• [WORK ITEM A] According to the Wat Anongkharam text, which king renamed the temple Wat Anongkharam?

*** Opening EXCERPTED TEXT ***

Wat Anongkharam Worawihan () is a second grade royal temple of Worawihan. It was built in 1850 in dedication for King Rama III. The formerly named was Wat Noi Khamthaem (วัดน้อยขำแถม) after its founder Dame Noi, wife of a noble, Somdet Chao Phraya Borom Maha Phichai Yat (That Bunnag), the temple was built along with neighbouring Wat Phichai Yat. It was later renamed Wat Anongkharam ("temple of lady") by King Rama IV.

The sanctuary built in Thai-styled Rama I period, inside there is a principal Buddha image with gold-leaf covered bronze in Māravijaya attitude of Sukhothai styled named Phra Chunlanak (พระจุลนาค) which has been brought from Sukhothai province since 1949. Cluster of the monk's dwellings are decorated with beautiful wooden works. Besides, there are plenty of important Buddha image in the temple compound and the collections of revered monk Somdet Phra Phutthachan Phutthamahathera (Nuam)'s daily-used belongings in a monk's dwelling which will be open for public visit and homage-paying on Buddhist Lent Day and New Year Day.

*** Closing EXCERPTED TEXT ***
*** Opening STUDY MATERIAL ***

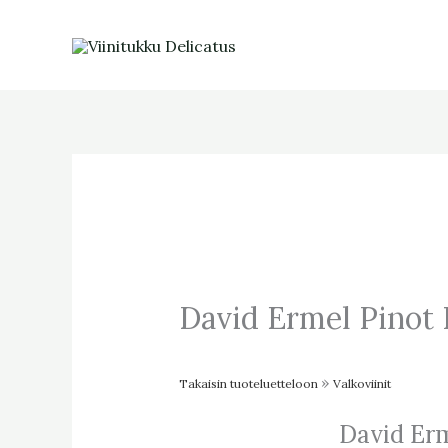
Skip
to
content
David Ermel Pinot 
Takaisin tuoteluetteloon
Valkoviinit
David Erm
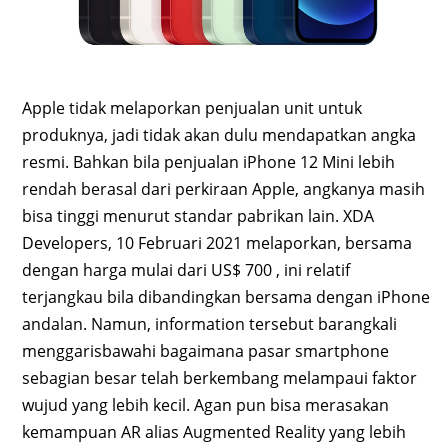
Apple tidak melaporkan penjualan unit untuk
produknya, jadi tidak akan dulu mendapatkan angka
resmi. Bahkan bila penjualan iPhone 12 Mini lebih
rendah berasal dari perkiraan Apple, angkanya masih
bisa tinggi menurut standar pabrikan lain. XDA
Developers, 10 Februari 2021 melaporkan, bersama
dengan harga mulai dari US$ 700 , ini relatif
terjangkau bila dibandingkan bersama dengan iPhone
andalan. Namun, information tersebut barangkali
menggarisbawahi bagaimana pasar smartphone
sebagian besar telah berkembang melampaui faktor
wujud yang lebih kecil. Agan pun bisa merasakan
kemampuan AR alias Augmented Reality yang lebih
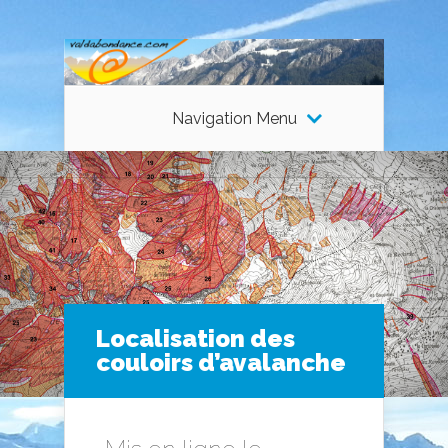
Navigation Menu
Localisation des
couloirs d’avalanche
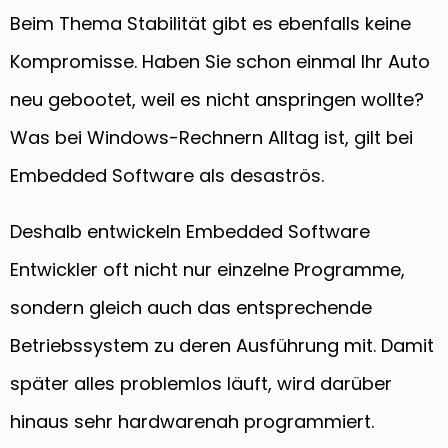
Beim Thema Stabilität gibt es ebenfalls keine
Kompromisse. Haben Sie schon einmal Ihr Auto
neu gebootet, weil es nicht anspringen wollte?
Was bei Windows-Rechnern Alltag ist, gilt bei
Embedded Software als desaströs.
Deshalb entwickeln Embedded Software
Entwickler oft nicht nur einzelne Programme,
sondern gleich auch das entsprechende
Betriebssystem zu deren Ausführung mit. Damit
später alles problemlos läuft, wird darüber
hinaus sehr hardwarenah programmiert.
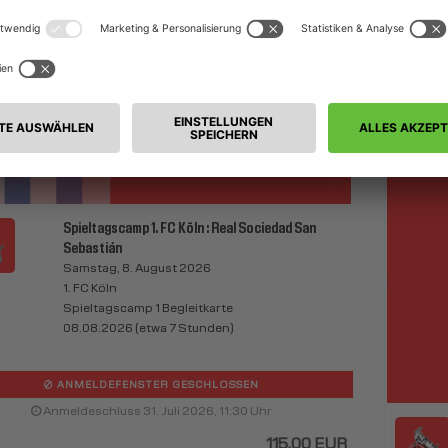
Spieltagscamp 1. FC Köln : Real Sociedad San
Sebastián
Samstag, 8. August 2026
1. FC Köln
Spieltagscamp 1 Begleitkarte
08.08.2026 (etwa 7 Stunden)
ANMELDEFENSTER GESCHLOSSEN
Anmeldeschluss 31. Juli 2026, 11:30 Uhr
115,00 EUR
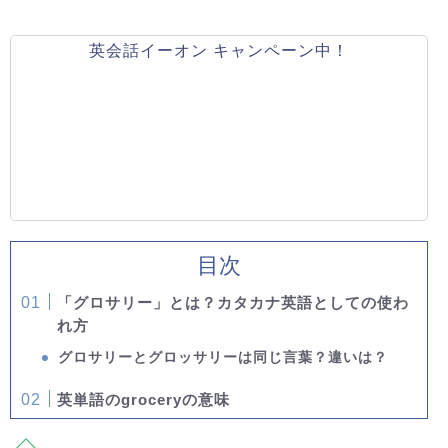
英会話イーオン キャンペーン中！
目次
「グロサリー」とは？カタカナ英語としての使わ
れ方
グロサリーとグロッサリーは同じ言葉？違いは？
英単語のgroceryの意味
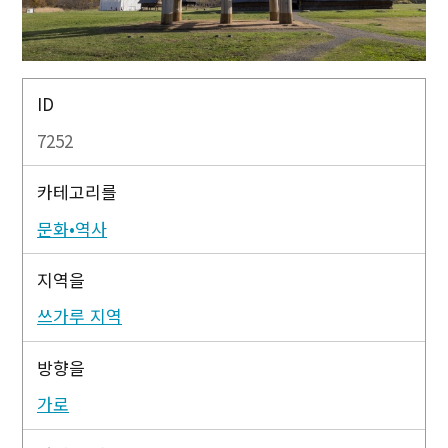
ID
7252
카테고리를
문화•역사
지역을
쓰가루 지역
방향을
가로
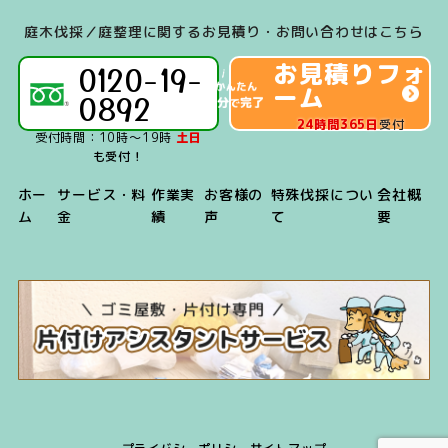
Linepay）」のご
庭木伐採／庭整理に関するお見積り・お問い合わせはこちら
利用が可能です。
お見積りフォ
0120-19-
ーム
0892
24時間365日
受付
受付時間：10時～19時
土日
も受付！
ホー
サービス・料
作業実
お客様の
特殊伐採につい
会社概
ム
金
績
声
て
要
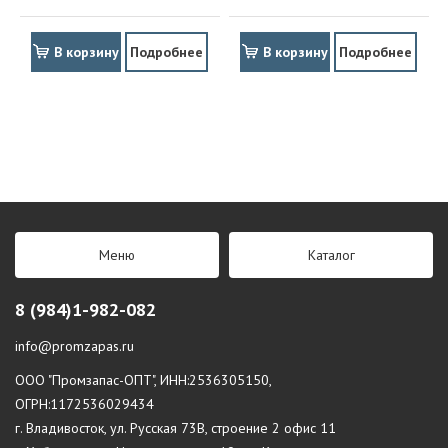
В корзину
Подробнее
В корзину
Подробнее
Меню
Каталог
8 (984)1-982-082
info@promzapas.ru
ООО "Промзапас-ОПТ", ИНН:2536305150,
ОГРН:1172536029434
г. Владивосток, ул. Русская 73В, строение 2 офис 11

*** Closing STUDY MATERIAL ***

• [WORK ITEM B] Please rewrite the records from the line with "Beim Thema Stabilität gibt es ebenfalls keine" up to and including the line with "Betriebssystem zu deren Ausführung mit. Damit" as a JSON list of strings, one string per line, with blank lines left out.

• [EXERCISE ANSWER A] King Rama IV renamed it Wat Anongkharam.

• [EXERCISE ANSWER B]
[
  "Beim Thema Stabilität gibt es ebenfalls keine",
  "Kompromisse. Haben Sie schon einmal Ihr Auto",
  "neu gebootet, weil es nicht anspringen wollte?",
  "Was bei Windows-Rechnern Alltag ist, gilt bei",
  "Embedded Software als desaströs.",
  "Deshalb entwickeln Embedded Software",
  "Entwickler oft nicht nur einzelne Programme,",
  "sondern gleich auch das entsprechende",
  "Betriebssystem zu deren Ausführung mit. Damit"
]